Dataset records:
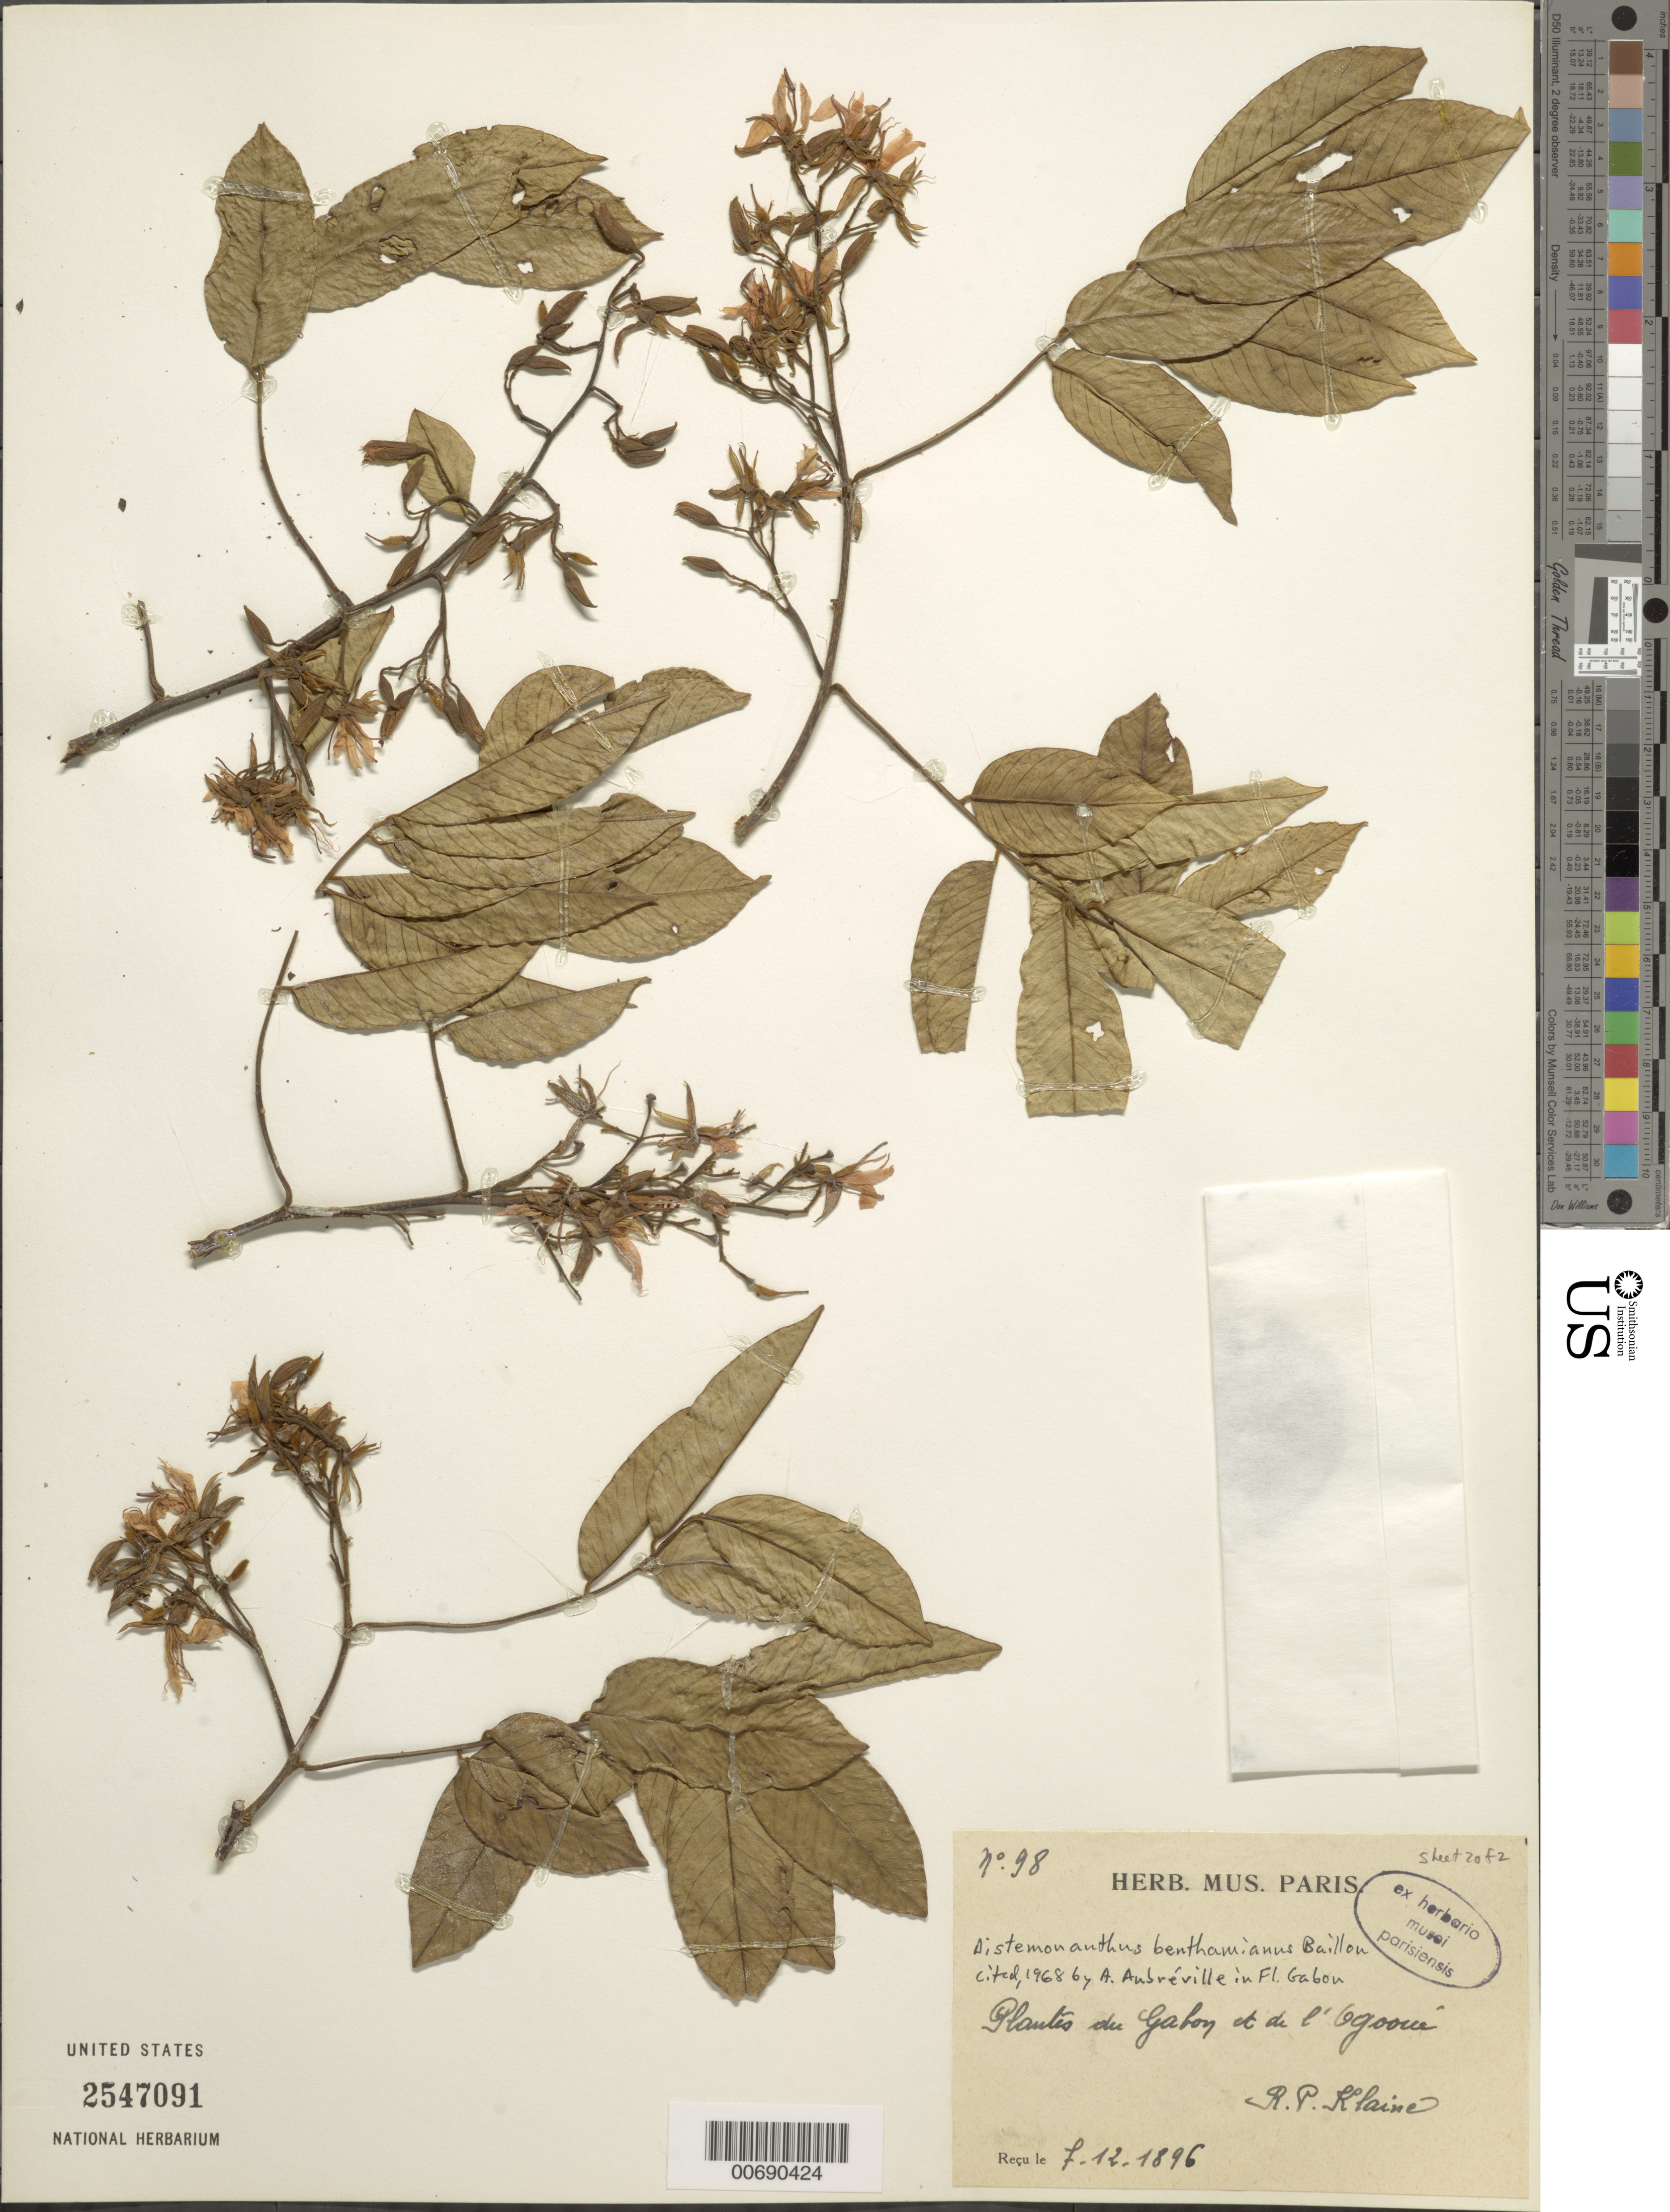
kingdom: Plantae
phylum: Tracheophyta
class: Magnoliopsida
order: Fabales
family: Fabaceae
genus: Distemonanthus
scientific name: Distemonanthus benthamianus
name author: Baill.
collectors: R. Klaine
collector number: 98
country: Gabon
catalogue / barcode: US 2547091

EXERCISE
Write out all of the material above word for word, but leave out the picture.

EXERCISE SOLUTION
kingdom: Plantae
phylum: Tracheophyta
class: Magnoliopsida
order: Fabales
family: Fabaceae
genus: Distemonanthus
scientific name: Distemonanthus benthamianus
name author: Baill.
collectors: R. Klaine
collector number: 98
country: Gabon
catalogue / barcode: US 2547091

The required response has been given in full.